» **Written task**
In the s-block chemistry notes, render the sentence "The oxides and hydroxides are white ionic solids." in Spanish.

» **Text block**
Part 7. s–block Groups 1 Alkali Metals and Group 2 Alkaline Earth Metals – Sections 7.5 to 7.8

7.5 Describes the reaction of Groups 1/2 metals with oxygen and the chemical character of the oxides and peroxides formed. The reaction of the oxides with water and acids is given.

7.5 Oxygen reaction and oxides

7.6 Describes and explains the reaction with water and the hydroxides formed. The theory behind the group 1/2 reactivity trend is discussed.

7.6 Water reaction and hydroxides

7.7 Where safe to do so! the reaction of Alkali/Alkaline Earth Metals with acids is described.

7.7 Acid reaction and salts

7.8 Describes the reaction of Groups 1/2 metals with the halogen element chlorine and the character of the halide salts formed.

7.8 chlorine reaction – halides

7.5. The reaction of s–block metals and oxygen & their oxide (O^2–) chemistry

• The oxides and hydroxides are white ionic solids.

• The reaction of Group 1 metals with oxygen (a redox reaction)

• Group 1 metals: 4M_(s) + O_2(g) ==> 2M₂O_(s)    (M = Li, Na, K, Rb, Cs)

  • shows the formation of the 'simple' oxide expected from their position in the periodic table when the element is heated or burned in air.

  • Oxidation state changes: M is 0 to +1, Oxygen is 0 to –2 in the oxide ion O^2–.

    • ionically: 4M_(s) + O_2(g) ==> 2(M⁺)₂O^2–_(s)

      • the metal is oxidised (0 to +1), electron loss, increase in oxidation state

      • oxygen molecules are reduced (0 to –2), electron gain, decrease in oxidation state

  • The oxides are soluble in water forming the strongly alkaline hydroxide:

    • M₂O_(s) + H₂O_(l) ==> 2MOH_(aq)

    • ionically: (M⁺)₂O^2–_(s) + H₂O_(l) ==> 2M⁺_(aq)  +  2OH^–_(aq) (not a redox change)

      • This is an acid–base reaction, the O^2– ion is a strong Bronsted–Lowry base and accepts a proton from water (acting as the Bronsted–Lowry acid).

  • Unfortunately, except for lithium (an anomaly), 'higher' oxides can be formed e.g.

  • 2M_(s) + O_2(g) ==> M₂O_2(s)  [redox change, M (0 to +1), O (0 to –1)]

    • shows the formation of the yellow–orange peroxide by Na, K, Rb and Cs

    • each oxygen is in the –1 oxidation state in the peroxide ion O₂^2– 

    • they readily hydrolyse with water forming hydrogen peroxide

      • M₂O_2(s) + 2H₂O_(l) ==> 2MOH_(aq) + H₂O_2(aq)  (not a redox change)

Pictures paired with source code
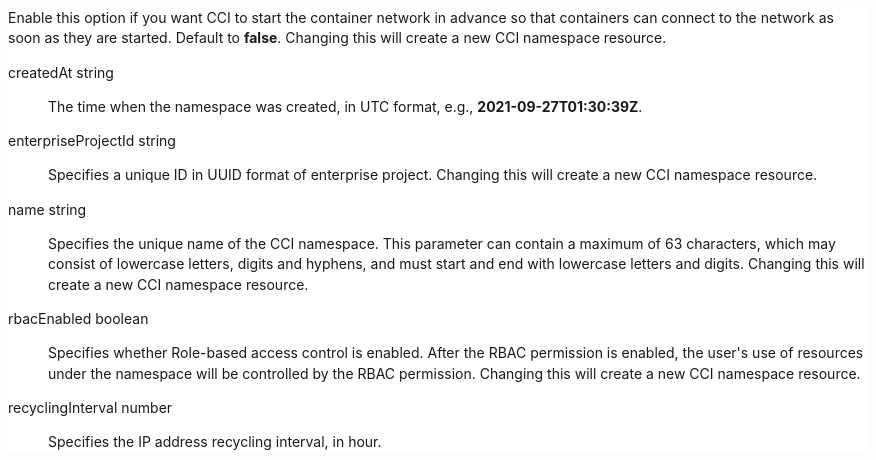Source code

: Enable this option if you want CCI to start the container network in advance so that containers can connect to the
network as soon as they are started. Default to <strong>false</strong>.
Changing this will create a new CCI namespace resource.</p>
</dd><dt class="property-optional"
            title="Optional">
        <span id="state_createdat_nodejs">
<a data-swiftype-name="resource-property" data-swiftype-type="text" href="#state_createdat_nodejs" style="color: inherit; text-decoration: inherit;">created<wbr>At</a>
</span>
        <span class="property-indicator"></span>
        <span class="property-type">string</span>
    </dt>
    <dd><p>The time when the namespace was created, in UTC format, e.g., <strong>2021-09-27T01:30:39Z</strong>.</p>
</dd><dt class="property-optional property-replacement"
            title="Optional">
        <span id="state_enterpriseprojectid_nodejs">
<a data-swiftype-name="resource-property" data-swiftype-type="text" href="#state_enterpriseprojectid_nodejs" style="color: inherit; text-decoration: inherit;">enterprise<wbr>Project<wbr>Id</a>
</span>
        <span class="property-indicator"></span>
        <span class="property-type">string</span>
    </dt>
    <dd><p>Specifies a unique ID in UUID format of enterprise project.
Changing this will create a new CCI namespace resource.</p>
</dd><dt class="property-optional property-replacement"
            title="Optional">
        <span id="state_name_nodejs">
<a data-swiftype-name="resource-property" data-swiftype-type="text" href="#state_name_nodejs" style="color: inherit; text-decoration: inherit;">name</a>
</span>
        <span class="property-indicator"></span>
        <span class="property-type">string</span>
    </dt>
    <dd><p>Specifies the unique name of the CCI namespace.
This parameter can contain a maximum of 63 characters, which may consist of lowercase letters, digits and hyphens,
and must start and end with lowercase letters and digits.
Changing this will create a new CCI namespace resource.</p>
</dd><dt class="property-optional property-replacement"
            title="Optional">
        <span id="state_rbacenabled_nodejs">
<a data-swiftype-name="resource-property" data-swiftype-type="text" href="#state_rbacenabled_nodejs" style="color: inherit; text-decoration: inherit;">rbac<wbr>Enabled</a>
</span>
        <span class="property-indicator"></span>
        <span class="property-type">boolean</span>
    </dt>
    <dd><p>Specifies whether Role-based access control is enabled.
After the RBAC permission is enabled, the user's use of resources under the namespace will be controlled by the RBAC
permission. Changing this will create a new CCI namespace resource.</p>
</dd><dt class="property-optional property-replacement"
            title="Optional">
        <span id="state_recyclinginterval_nodejs">
<a data-swiftype-name="resource-property" data-swiftype-type="text" href="#state_recyclinginterval_nodejs" style="color: inherit; text-decoration: inherit;">recycling<wbr>Interval</a>
</span>
        <span class="property-indicator"></span>
        <span class="property-type">number</span>
    </dt>
    <dd><p>Specifies the IP address recycling interval, in hour.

» **Result for this task**
Los óxidos y los hidróxidos son sólidos iónicos blancos.